In your specification can you try setting your dimension list to empty? As long as the JSON is not nested it should create a table schema based on the key-value pairs you have.

Thank you. But how to tell Druid the datatype of each of the JSON properties?

They will be imported as a string if you use this type of open data schema.

Eric Graham

Solutions Engineer -** **Imply

**cell: **303-589-4581

email: eric.graham@imply.io

www.imply.io

Thanks, Eric.

I also learned that we can setup something upfront to detect the datatypes of each of the properties of the JSON data and create a schema on-the-fly before we store such events. Questions:

  1. Are there any out-of-the box solution that can do this that we can simply setup?
  2. The event’s type doesn’t change all the time, so we don’t need to keep checking for every event that comes in, however occasionally if/when there is a new JSON property, we need to detect it and update the schema
    Any help appreciated

Hi Raja,

I am not aware of any tools that will recognize the JSON datatype and add this information for Druid on the fly. I guess a tool could make some assumptions about the datatype based on it being a numeric value or not but even in that case, there are times when you might store a number as a string. In the Druid data loader, for instance, we do try and auto-detect what each column should be represented as. In the Druid specification, you can always define the datatype for each key: value pair.

Eric

You said that:
I also learned that we can setup something upfront to detect the datatypes of each of the properties of the JSON data and create a schema on-the-fly before we store such event

Can you tell me how did you actually do that, i am currently facing the same issue.

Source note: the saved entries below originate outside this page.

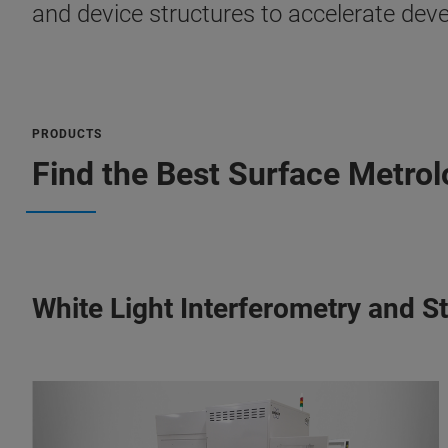
and device structures to accelerate de
PRODUCTS
Find the Best Surface Metrol
White Light Interferometry and S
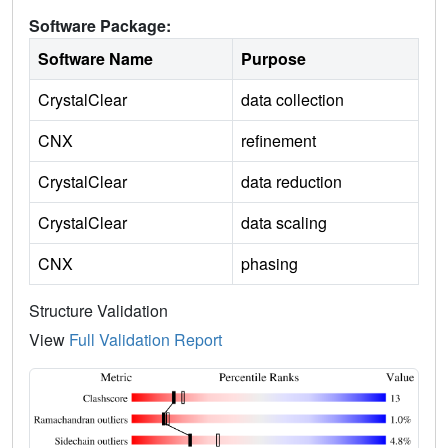
Software Package:
Software Name
Purpose
CrystalClear
data collection
CNX
refinement
CrystalClear
data reduction
CrystalClear
data scaling
CNX
phasing
Structure Validation
View
Full Validation Report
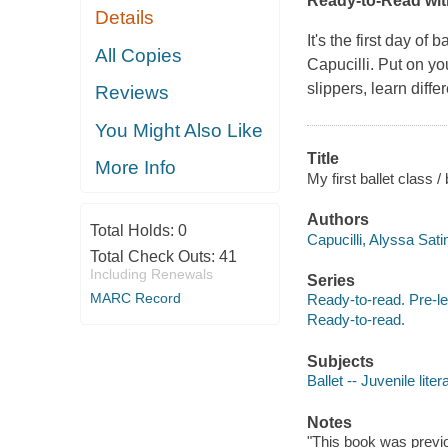
Ready-to-Read with
Details
It's the first day of 
All Copies
Capucilli. Put on yo
slippers, learn diffe
Reviews
You Might Also Like
Title
More Info
My first ballet class 
Authors
Total Holds:
0
Capucilli, Alyssa Sati
Total Check Outs:
41
Including Renewals
Series
MARC Record
Ready-to-read. Pre-le
Ready-to-read.
Subjects
Ballet -- Juvenile liter
Notes
"This book was previou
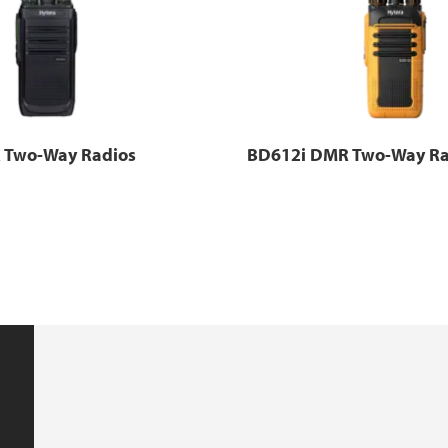
 Two-Way Radios
BD612i DMR Two-Way Ra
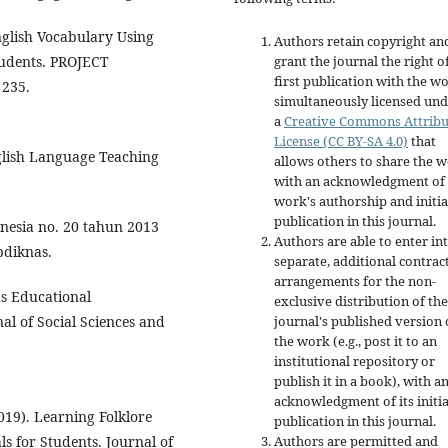
nglish Vocabulary Using
Authors retain copyright an
tudents. PROJECT
grant the journal the right o
first publication with the w
 235.
simultaneously licensed un
a
Creative Commons Attribu
License (CC BY-SA 4.0)
that
glish Language Teaching
allows others to share the 
.
with an acknowledgment of 
work's authorship and initia
publication in this journal.
esia no. 20 tahun 2013
Authors are able to enter in
pdiknas.
separate, additional contrac
arrangements for the non-
 as Educational
exclusive distribution of the
al of Social Sciences and
journal's published version 
the work (e.g., post it to an
institutional repository or
publish it in a book), with a
acknowledgment of its initia
2019). Learning Folklore
publication in this journal.
s for Students. Journal of
Authors are permitted and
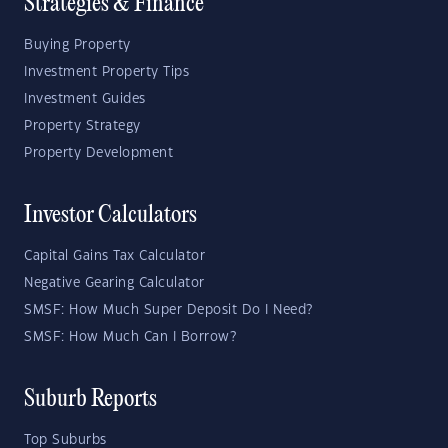
Strategies & Finance
Buying Property
Investment Property Tips
Investment Guides
Property Strategy
Property Development
Investor Calculators
Capital Gains Tax Calculator
Negative Gearing Calculator
SMSF: How Much Super Deposit Do I Need?
SMSF: How Much Can I Borrow?
Suburb Reports
Top Suburbs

You can leave the dimensionSpec undefined and Druid will create all dimensions as strings. Some formats do require some type of column definition if you don’t already have one defined in the datasource.

Eric Graham

Solutions Engineer -** **Imply

**cell: **303-589-4581

email: eric.graham@imply.io

www.imply.io

So i have couple of questions:

  1. If all dimensions are strings, will it affect query or index performance?
  2. What will happen when i add a new column, will it try to reindex old segments, or it will not affect them?
    Also you mentioned that some formats require some type of column definition, can you point me to one of them? and will it support adding new columns dynamically without changing schema?
    And what will happen if you change the column type? let’s say that i have a column “X” of type “String” then i changed it to “Number”, is it possible?

Let me tell you a little bit about my use case so that you understand what i am looking for, i will publish events to kafka, and then consume it in druid so that i can query it, i don’t know the schema of these events, and i want druid table to hold multiple events with different schemas, and the events schema can change at any time, also i want to be able to query these events using math functions like (max, avg,…) but these functions does not work with strings out of the box, i would need to keep using “PARSE_LONG” and also will need to include a regex filter in my query so that i can ignore rows that does not have this column, so basically i want schema less but without using string type for all columns, is it possible?